제출 형태도 정해져있으므로 Validation Set을 이용해서 제출해보기.
- Waymo에서 제공하는 Motion Prediction 튜토리얼에는 모델 학습까지만 있고 제출용 결과물을 생성하는 코드가 없음.
- 다른 challenge 튜토리얼 중 해당 부분이 존재하는 것을 확인.
  - [Waymo Open Dataset 3D Semantic Segmentation Tutorial](https://github.com/waymo-research/waymo-open-dataset/blob/master/tutorial/tutorial_3d_semseg.ipynb)
- proto만 변경해서 포맷에 맞게 세팅하면 될 것 같음. 해당 코드를 보고 Motion Prediction 제출용 결과물을 만들어보고자 함.
  - [motion_submission.proto](https://github.com/waymo-research/waymo-open-dataset/blob/master/src/waymo_open_dataset/protos/motion_submission.proto)

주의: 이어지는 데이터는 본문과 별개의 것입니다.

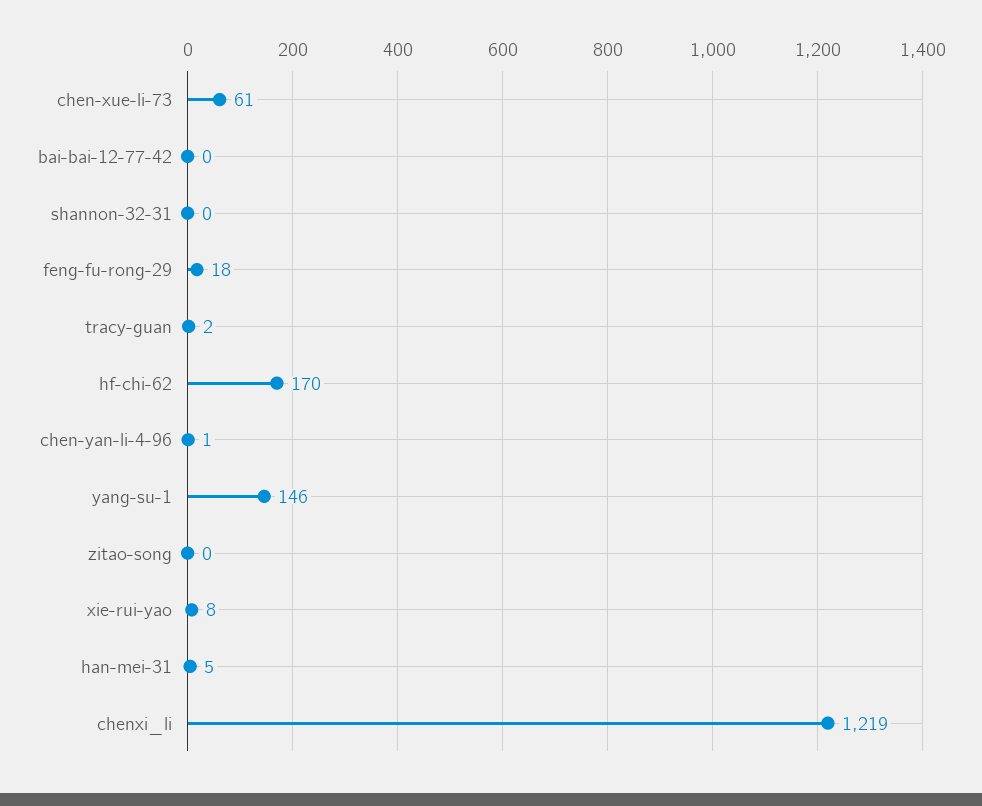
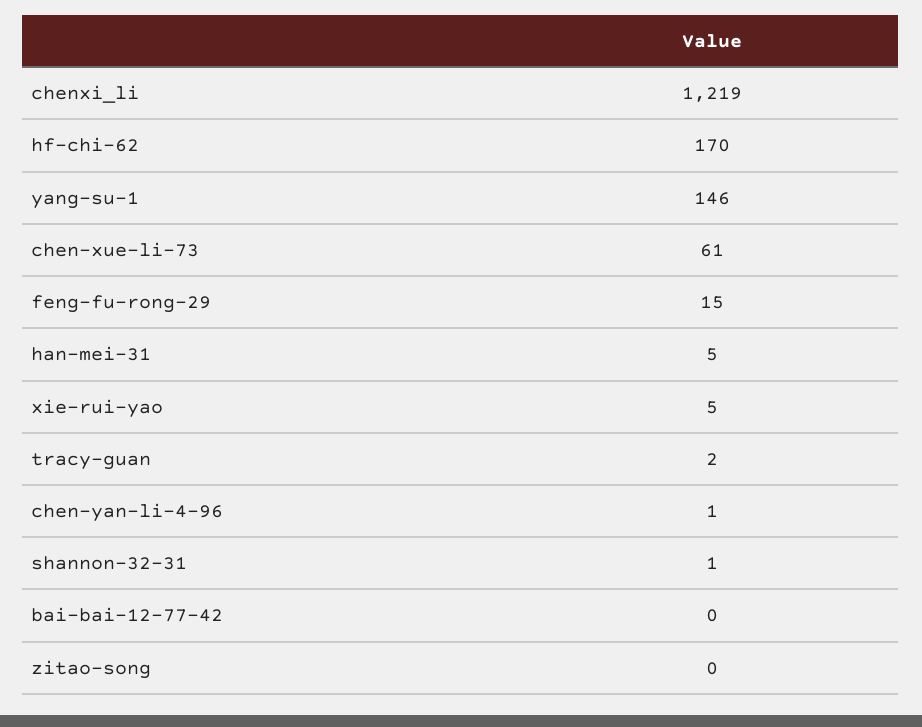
  {
    "chen-xue-li-73": 61,
    "bai-bai-12-77-42": 0,
-   "shannon-32-31": 0,
+   "shannon-32-31": 1,
-   "feng-fu-rong-29": 18,
+   "feng-fu-rong-29": 15,
    "tracy-guan": 2,
    "hf-chi-62": 170,
    "chen-yan-li-4-96": 1,
    "yang-su-1": 146,
    "zitao-song": 0,
-   "xie-rui-yao": 8,
+   "xie-rui-yao": 5,
    "han-mei-31": 5,
    "chenxi_li": 1219
  }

## GCS(Google Cloud Stoarge)에서 Google Drive로 데이터셋 다운받기

google drive를 먼저 colab에 연동한 뒤, 해당 디렉토리에 GCS로부터 데이터셋 다운받기

In [None]:
# GCS에 접근하기 위해 인증

from google.colab import auth
auth.authenticate_user()

In [None]:
# GCS 데이터 용량 확인. 전체를 다운받기에는 구글 클라우드로 감당이 안될듯.
!gsutil ls -l "gs://waymo_open_dataset_motion_v_1_2_0/uncompressed/" | xargs -I{} gsutil du -sh  {}

0 B          gs://waymo_open_dataset_motion_v_1_2_0/uncompressed/lidar
645.92 GiB   gs://waymo_open_dataset_motion_v_1_2_0/uncompressed/scenario
1.08 TiB     gs://waymo_open_dataset_motion_v_1_2_0/uncompressed/tf_example


In [None]:
# 라이다 데이터 validation set만 확인
!gsutil du -ch -s "gs://waymo_open_dataset_motion_v_1_2_0/uncompressed/lidar/validation"

200.35 GiB   gs://waymo_open_dataset_motion_v_1_2_0/uncompressed/lidar/validation
200.35 GiB   total


In [None]:
# 시나리오 데이터 validation set만 확인
!gsutil du -ch -s "gs://waymo_open_dataset_motion_v_1_2_0/uncompressed/scenario/validation"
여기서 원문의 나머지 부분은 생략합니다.